La anunciada reforma a la Ley General de Aguas 2025 encendió un conflicto entre el Gobierno federal, concesionarios y organizaciones campesinas. El lunes 24 de noviembre, productores agrícolas y transportistas realizaron bloqueos en carreteras y autopistas de distintas regiones del país, algunos por más de diez horas, lo que paralizó actividades económicas e incluso afectó a la Ciudad de México.
Las protestas, inicialmente enfocadas en exigir mayor seguridad en vialidades, sumaron nuevas demandas de último momento, como la revisión de los precios del campo y, especialmente, de la reforma hídrica impulsada por el Ejecutivo.

Sheinbaum defiende la iniciativa: “Queremos terminar con privilegios”
La presidenta Claudia Sheinbaum criticó que los manifestantes incluyeran exigencias adicionales en los bloqueos; sin embargo, defendió la iniciativa en su conferencia matutina del 25 de noviembre. La mandataria afirmó que la propuesta busca ordenar las concesiones, eliminar privilegios e impulsar el acceso equitativo al recurso hídrico, considerado un derecho humano.
Sheinbaum subrayó que el proyecto pretende “despojar al agua de su carácter mercantil” y garantizar su gestión bajo criterios sociales y ambientales.

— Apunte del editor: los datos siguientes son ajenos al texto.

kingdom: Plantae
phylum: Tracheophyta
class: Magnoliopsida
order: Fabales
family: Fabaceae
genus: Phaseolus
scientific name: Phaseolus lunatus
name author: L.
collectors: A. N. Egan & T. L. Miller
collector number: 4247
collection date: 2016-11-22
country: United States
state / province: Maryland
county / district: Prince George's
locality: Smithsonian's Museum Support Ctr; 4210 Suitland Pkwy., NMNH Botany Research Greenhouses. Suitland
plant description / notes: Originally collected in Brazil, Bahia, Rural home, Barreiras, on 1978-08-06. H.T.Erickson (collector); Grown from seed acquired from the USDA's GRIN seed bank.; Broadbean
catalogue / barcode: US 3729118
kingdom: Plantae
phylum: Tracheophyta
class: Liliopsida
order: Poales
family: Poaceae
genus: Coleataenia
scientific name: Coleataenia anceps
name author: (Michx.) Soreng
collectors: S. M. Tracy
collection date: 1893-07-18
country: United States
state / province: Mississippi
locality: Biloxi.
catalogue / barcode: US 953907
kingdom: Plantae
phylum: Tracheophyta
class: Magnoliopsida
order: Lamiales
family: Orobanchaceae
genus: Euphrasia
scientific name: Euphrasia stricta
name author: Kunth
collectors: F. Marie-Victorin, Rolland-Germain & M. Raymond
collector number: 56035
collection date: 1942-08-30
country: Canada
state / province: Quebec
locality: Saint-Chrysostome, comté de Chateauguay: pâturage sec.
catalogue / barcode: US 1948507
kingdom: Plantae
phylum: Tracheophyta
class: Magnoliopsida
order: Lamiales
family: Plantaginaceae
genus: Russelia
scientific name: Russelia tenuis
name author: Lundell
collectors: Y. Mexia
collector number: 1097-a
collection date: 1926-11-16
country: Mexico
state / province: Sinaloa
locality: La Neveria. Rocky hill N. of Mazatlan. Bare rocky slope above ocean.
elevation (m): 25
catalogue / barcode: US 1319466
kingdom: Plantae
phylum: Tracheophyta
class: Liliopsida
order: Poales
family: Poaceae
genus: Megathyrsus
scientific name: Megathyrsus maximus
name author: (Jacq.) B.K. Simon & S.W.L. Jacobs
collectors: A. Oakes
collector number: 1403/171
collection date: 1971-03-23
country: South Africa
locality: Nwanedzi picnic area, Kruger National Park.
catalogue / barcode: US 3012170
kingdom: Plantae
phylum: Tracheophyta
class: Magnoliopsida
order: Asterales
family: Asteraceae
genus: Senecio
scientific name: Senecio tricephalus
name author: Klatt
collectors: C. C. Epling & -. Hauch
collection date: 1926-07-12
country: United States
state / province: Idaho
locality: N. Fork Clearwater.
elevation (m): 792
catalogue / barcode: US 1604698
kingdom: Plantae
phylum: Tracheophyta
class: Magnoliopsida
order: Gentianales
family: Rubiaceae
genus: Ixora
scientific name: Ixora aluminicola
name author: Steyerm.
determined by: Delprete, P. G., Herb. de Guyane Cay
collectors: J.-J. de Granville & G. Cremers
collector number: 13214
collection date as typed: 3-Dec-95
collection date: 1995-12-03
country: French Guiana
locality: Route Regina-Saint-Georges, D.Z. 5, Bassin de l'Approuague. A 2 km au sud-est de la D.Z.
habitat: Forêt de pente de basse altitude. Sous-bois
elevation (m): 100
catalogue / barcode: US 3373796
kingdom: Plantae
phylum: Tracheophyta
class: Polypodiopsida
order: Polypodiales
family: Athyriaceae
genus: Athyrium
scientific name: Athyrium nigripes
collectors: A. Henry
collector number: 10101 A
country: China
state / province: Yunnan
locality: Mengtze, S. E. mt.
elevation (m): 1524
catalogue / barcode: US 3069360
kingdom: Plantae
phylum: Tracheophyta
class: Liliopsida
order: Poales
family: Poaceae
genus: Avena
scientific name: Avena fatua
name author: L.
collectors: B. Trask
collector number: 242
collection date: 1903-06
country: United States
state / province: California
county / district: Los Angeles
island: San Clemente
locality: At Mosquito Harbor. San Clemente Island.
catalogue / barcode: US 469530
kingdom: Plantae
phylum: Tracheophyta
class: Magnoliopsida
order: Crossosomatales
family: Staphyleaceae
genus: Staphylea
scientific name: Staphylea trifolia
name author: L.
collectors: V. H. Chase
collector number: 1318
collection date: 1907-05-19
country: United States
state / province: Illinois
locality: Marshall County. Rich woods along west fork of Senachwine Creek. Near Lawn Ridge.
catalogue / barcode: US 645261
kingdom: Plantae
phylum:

¿Qué propone la reforma y por qué causa polémica?
La iniciativa contempla cambios tanto a la Ley de Aguas Nacionales como la creación de una nueva Ley General de Aguas, lo que generó preocupación entre empresarios y productores.
Entre los puntos más polémicos destacan:
Prohibición de transferir concesiones entre particulares, lo que agricultores interpretan como una “expropiación de facto” al impedir heredar o vender derechos hídricos junto con la tierra.
Eliminación de la cesión temporal de concesiones, lo que reduciría la certeza jurídica de productores y concesionarios.
Creación del capítulo de “delitos hídricos”, conocido como huachicol de agua, con sanciones de hasta 10 años de prisión.
Fondo de Reserva de Aguas Nacionales, para reasignar volúmenes recuperados y evitar acaparamiento.
Impulso a la reutilización de aguas residuales tratadas para agricultura y procesos industriales.
Desde el sector político, senadores del PAN como Mario Vázquez alertaron que la reforma podría “colapsar al campo” al debilitar la seguridad jurídica de las familias agrícolas.
Gobierno argumenta que la reforma combate malas prácticas
La administración federal sostiene que las modificaciones buscan frenar prácticas irregulares, como la venta ilegal de agua, la apropiación de volúmenes no autorizados o la concentración de concesiones en manos de pocos actores.
De acuerdo con las autoridades, el endurecimiento de sanciones y la planeación estratégica del uso del agua permitirán una distribución más justa, sostenible y transparente.

Monreal anticipa ajustes: el Congreso suavizará la parte más conflictiva
Debido a las fuertes tensiones, el coordinador de Morena en la Cámara de Diputados, Ricardo Monreal, confirmó que el Congreso realizará enmiendas al régimen de transmisión de concesiones.
Monreal reconoció que los concesionarios temen perder derechos al heredar o vender propiedades asociadas a concesiones hídricas. Por ello, prometió ajustes que protejan la sucesión sin modificar las condiciones originales de volumen o tiempo.
En paralelo, Sheinbaum reiteró que el Gobierno está dispuesto a mantener ese apartado como está o hacer modificaciones mínimas para tranquilizar al sector campesino, manteniendo siempre la disposición al diálogo.